A 30-year-old male was involved in a car accident. Radiographs revealed a depressed marginal fracture of the medial tibial plateau and an avulsion fracture of the fibular head. Magnetic resonance imaging showed avulsion fracture of Gerdy's tubercle, injury to the posterior cruciate ligament (PCL), posterior horn of the medial meniscus, and the attachments of the lateral collateral ligament and the biceps femoris tendon. The depressed fracture of the medial tibial plateau was elevated and stabilized using a cannulated screw and washer. The injured lateral and posterolateral corner (PLC) structures were repaired and augmented by PLC reconstruction. However, the avulsion fracture of Gerdy's tubercle was not fixed because it was minimally displaced and the torn PCL was also not repaired or reconstructed. We present a unique case of pure varus injury to the knee joint.

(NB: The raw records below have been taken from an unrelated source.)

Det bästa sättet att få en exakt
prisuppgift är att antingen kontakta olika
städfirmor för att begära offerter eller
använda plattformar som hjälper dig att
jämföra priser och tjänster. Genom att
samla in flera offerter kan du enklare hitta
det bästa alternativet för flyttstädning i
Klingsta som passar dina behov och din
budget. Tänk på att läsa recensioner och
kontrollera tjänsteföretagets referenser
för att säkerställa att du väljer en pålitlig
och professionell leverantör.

This case contributes to our understanding of the mechanism of knee injury and provides insight regarding appropriate treatment plans for this type of injury.

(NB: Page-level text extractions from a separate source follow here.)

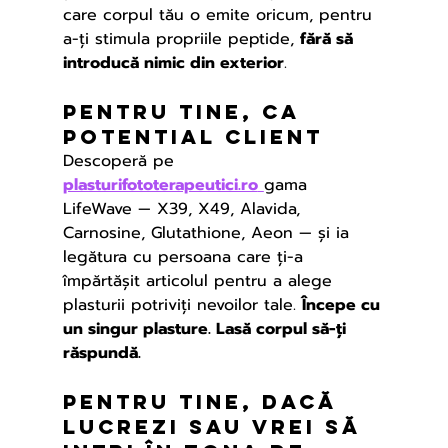
care corpul tău o emite oricum, pentru 
a-ți stimula propriile peptide, 
fără să 
introducă nimic din exterior
.
Pentru tine, ca 
potenTial client
Descoperă pe 
plasturifototerapeutici.ro
gama 
LifeWave — X39, X49, Alavida, 
Carnosine, Glutathione, Aeon — și ia 
legătura cu persoana care ți-a 
împărtășit articolul pentru a alege 
plasturii potriviți nevoilor tale. 
Începe cu 
un singur plasture. Lasă corpul să-ți 
răspundă.
Pentru tine, dacă 
lucrezi sau vrei să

Complex knee injuries are not common and the injury patterns vary; thus, management principles for the treatment of individual complex knee injuries have not been established.1) Complex knee injuries are usually the result of high-energy knee injuries caused by accidents or sport mishaps at all levels of competition. For any type of knee injury, an understanding of the mechanism of injury is important for detecting associated or occult lesions and for establishing an appropriate management plan.2,3) On the other hand, the imprint of the injury, as determined during radiographic examinations, can be utilized to reconstruct injury situations, for example, small bony lesions on a plain radiograph or bone contusions on magnetic resonance (MR) images often provide essential clues regarding the injured structures, for example, the presence of a Segond fracture in cases of anterior cruciate ligament (ACL) injury,3,4) or the presence of the arcuate sign in cases of injury to the posterolateral corner (PLC) structures.5)

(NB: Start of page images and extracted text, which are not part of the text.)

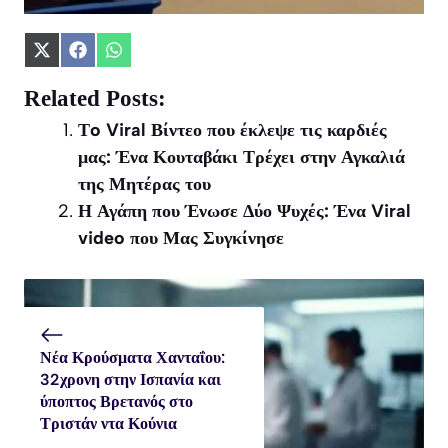
Share
Share
Share
on
on
on
X
Facebook
WhatsApp
Related Posts:
(Twitter)
Τo Viral Βίντεο που έκλεψε τις καρδιές
μας: Ένα Κουταβάκι Τρέχει στην Αγκαλιά
της Μητέρας του
Η Αγάπη που Ένωσε Δύο Ψυχές: Ένα Viral
video που Μας Συγκίνησε
Νέα Κρούσματα Χανταΐου:
32χρονη στην Ισπανία και
ύποπτος Βρετανός στο
Τριστάν ντα Κούνια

Here, we present a case of complex knee injury with a pure varus mechanism, which entailed a depressed marginal fracture of the medial tibial plateau by compression and avulsion fractures of Gerdy's tubercle and the fibular head, and tear of the posterior cruciate ligament (PCL) and the posterior horn of the medial meniscus. The mechanism of injury, its implications, the relevance of the associated lesions, and management principles are discussed.

CASE REPORT

A 30-year-old male was involved in a car accident. He was standing beside the door on the passenger side to guide parking, when unexpectedly, the car reversed quickly, and his left leg was trapped under the front passenger side wheel, which exerted a severe varus force on his left knee joint. He was immediately transported to the emergency room of our institute.
On admission, an immediate neurovascular examination excluded urgent medical problems and distal sensory, motor, and circulatory disturbances. Gross bruising and diffuse swelling were observed on the knee joint, especially on the lateral side, but no external wound was observed. The arc of motion and ligament integrity could not be checked due to severe pain and muscle guarding. Plain radiographs revealed a depressed marginal fracture of the medial tibial plateau and an avulsion fracture of the fibular head (Fig. 1). MR imaging confirmed the presence of these bony lesions. In addition, it revealed an avulsion fracture of Gerdy's tubercle, PCL rupture, and tear of the posterior horn of the medial meniscus, attachments of the lateral collateral ligament (LCL), and the biceps femoris tendon attached onto the avulsed fibular head (Fig. 2). Overall, a compressive lesion was present in the medial compartment and avulsive lesions were present in the lateral compartment.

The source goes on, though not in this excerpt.